For the latest stable version, please use Korvet 0.12.5!

Monitoring

Korvet provides comprehensive monitoring through Spring Boot Actuator and Micrometer.

Health Checks

Korvet exposes health check endpoints:

# Overall health
curl http://localhost:8080/actuator/health

# Liveness probe (for Kubernetes)
curl http://localhost:8080/actuator/health/liveness

# Readiness probe (for Kubernetes)
curl http://localhost:8080/actuator/health/readiness

Metrics

Metrics are exposed in Prometheus format:

curl http://localhost:8080/actuator/prometheus

Available Metrics

Korvet Custom Metrics

  • korvet.produce.messages: Number of messages produced (tags: topic, partition)

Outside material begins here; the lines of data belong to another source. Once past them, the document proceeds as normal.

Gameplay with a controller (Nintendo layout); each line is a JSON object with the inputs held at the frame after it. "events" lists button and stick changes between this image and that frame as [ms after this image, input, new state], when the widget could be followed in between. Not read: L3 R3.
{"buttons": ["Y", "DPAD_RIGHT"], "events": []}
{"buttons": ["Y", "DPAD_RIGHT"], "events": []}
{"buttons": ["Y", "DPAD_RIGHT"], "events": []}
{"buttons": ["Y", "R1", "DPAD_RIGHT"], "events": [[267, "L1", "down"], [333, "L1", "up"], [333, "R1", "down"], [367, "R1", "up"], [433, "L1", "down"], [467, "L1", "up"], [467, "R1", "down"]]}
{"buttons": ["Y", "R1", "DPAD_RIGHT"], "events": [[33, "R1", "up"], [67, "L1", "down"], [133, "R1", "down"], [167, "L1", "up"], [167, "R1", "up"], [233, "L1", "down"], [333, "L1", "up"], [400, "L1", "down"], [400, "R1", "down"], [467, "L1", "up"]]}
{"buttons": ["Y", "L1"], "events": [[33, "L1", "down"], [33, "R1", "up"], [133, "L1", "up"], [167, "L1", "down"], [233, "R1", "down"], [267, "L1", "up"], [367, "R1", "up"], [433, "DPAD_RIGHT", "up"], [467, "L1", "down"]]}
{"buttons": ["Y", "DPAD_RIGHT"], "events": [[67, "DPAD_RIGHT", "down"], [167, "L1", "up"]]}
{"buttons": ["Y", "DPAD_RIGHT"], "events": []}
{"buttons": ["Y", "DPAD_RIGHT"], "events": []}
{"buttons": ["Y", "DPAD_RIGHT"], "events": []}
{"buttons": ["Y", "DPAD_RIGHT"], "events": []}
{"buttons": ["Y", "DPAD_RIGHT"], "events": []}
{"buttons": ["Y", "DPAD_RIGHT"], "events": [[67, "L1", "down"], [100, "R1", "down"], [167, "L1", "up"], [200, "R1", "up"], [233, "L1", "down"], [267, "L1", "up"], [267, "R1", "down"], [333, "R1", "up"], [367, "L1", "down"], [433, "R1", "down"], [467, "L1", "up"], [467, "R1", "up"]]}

  • korvet.produce.latency: Produce request latency histogram (tags: topic, partition)

  • korvet.fetch.requests: Number of fetch requests (tags: topic, partition)

  • korvet.fetch.latency: Fetch request latency histogram (tags: topic, partition)

  • korvet.fetch.messages: Number of messages fetched (tags: topic, partition, tier)

  • korvet.errors: Number of errors (tags: operation, error_type)

JVM and System Metrics

Standard JVM and system metrics from Micrometer:

  • jvm.memory.used: JVM memory used

  • jvm.memory.max: JVM maximum memory

  • jvm.gc.pause: Garbage collection pause time

  • jvm.threads.live: Live threads

  • process.cpu.usage: Process CPU usage

  • system.cpu.usage: System CPU usage

  • system.load.average.1m: System load average

Prometheus Configuration

Add Korvet to your Prometheus scrape config:

scrape_configs:
  - job_name: 'korvet'
    static_configs:
      - targets: ['korvet:8080']
    metrics_path: '/actuator/prometheus'

Grafana Dashboards

A complete monitoring stack with Prometheus and Grafana is available in the grafana/ directory. See grafana/README.adoc for quick start instructions.

The pre-built dashboard visualizes:

  • Kafka Operations: Produce/fetch rates, latency percentiles (p50, p95, p99)

  • Storage Tiers: Messages fetched by tier (hot/cold/warm)

  • Errors: Error rates by operation and type

  • Resources: CPU usage, memory usage

  • JVM: Heap memory, GC pauses, thread count

  • System: Load average, disk space

Alerting

Set up alerts for:

Korvet-Specific Alerts

  • High produce latency: p99 > 100ms

  • High fetch latency: p99 > 50ms

  • Error rate spike: Error rate > 1% of requests

  • No produce activity: No messages produced in 5 minutes (if expected)

System Alerts

  • Memory pressure: JVM heap > 80%

  • High GC activity: Frequent or long GC pauses

  • High CPU usage: Process CPU > 80%

Logging

See Logging for log-based monitoring.